Restate exactly, and only, the lines spanning from the one with "11 janvier 2025" to the end of the records below.

═══ The input ═══

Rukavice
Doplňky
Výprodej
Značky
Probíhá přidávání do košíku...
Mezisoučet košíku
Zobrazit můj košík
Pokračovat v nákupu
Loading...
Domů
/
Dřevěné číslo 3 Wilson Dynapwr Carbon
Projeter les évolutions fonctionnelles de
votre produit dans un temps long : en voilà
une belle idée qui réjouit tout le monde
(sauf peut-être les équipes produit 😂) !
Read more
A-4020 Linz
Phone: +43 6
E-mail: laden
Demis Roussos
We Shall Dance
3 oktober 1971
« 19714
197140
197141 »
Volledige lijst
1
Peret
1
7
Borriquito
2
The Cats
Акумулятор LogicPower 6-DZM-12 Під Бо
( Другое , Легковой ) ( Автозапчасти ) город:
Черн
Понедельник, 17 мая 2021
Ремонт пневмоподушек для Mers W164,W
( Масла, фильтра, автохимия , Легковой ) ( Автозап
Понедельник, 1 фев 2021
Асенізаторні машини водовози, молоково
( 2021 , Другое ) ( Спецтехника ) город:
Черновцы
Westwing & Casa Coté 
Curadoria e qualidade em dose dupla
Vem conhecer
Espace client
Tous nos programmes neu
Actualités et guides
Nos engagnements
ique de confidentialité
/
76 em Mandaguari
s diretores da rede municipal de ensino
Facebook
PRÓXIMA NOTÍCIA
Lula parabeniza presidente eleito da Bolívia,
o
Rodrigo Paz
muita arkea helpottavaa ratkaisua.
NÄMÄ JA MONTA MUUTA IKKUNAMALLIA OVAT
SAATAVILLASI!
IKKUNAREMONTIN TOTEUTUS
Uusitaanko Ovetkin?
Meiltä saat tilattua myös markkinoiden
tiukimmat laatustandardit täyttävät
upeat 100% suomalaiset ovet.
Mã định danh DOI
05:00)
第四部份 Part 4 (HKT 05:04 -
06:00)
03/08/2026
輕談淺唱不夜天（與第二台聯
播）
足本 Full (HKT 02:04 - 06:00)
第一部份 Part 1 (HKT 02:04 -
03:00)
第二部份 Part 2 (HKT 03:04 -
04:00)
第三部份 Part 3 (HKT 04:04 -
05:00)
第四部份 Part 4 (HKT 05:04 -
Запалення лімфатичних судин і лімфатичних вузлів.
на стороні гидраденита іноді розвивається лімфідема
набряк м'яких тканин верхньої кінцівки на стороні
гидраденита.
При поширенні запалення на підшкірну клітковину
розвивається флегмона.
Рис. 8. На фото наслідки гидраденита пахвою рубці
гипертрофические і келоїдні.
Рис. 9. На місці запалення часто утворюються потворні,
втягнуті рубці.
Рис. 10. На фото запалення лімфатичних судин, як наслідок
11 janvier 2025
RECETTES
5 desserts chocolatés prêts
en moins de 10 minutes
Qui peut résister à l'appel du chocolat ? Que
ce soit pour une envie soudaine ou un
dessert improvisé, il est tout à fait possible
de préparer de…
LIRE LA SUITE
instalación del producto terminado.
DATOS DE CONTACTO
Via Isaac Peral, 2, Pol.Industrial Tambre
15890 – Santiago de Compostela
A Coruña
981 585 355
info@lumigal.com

═══

■ **Task result**:
11 janvier 2025
RECETTES
5 desserts chocolatés prêts
en moins de 10 minutes
Qui peut résister à l'appel du chocolat ? Que
ce soit pour une envie soudaine ou un
dessert improvisé, il est tout à fait possible
de préparer de…
LIRE LA SUITE
instalación del producto terminado.
DATOS DE CONTACTO
Via Isaac Peral, 2, Pol.Industrial Tambre
15890 – Santiago de Compostela
A Coruña
981 585 355
info@lumigal.com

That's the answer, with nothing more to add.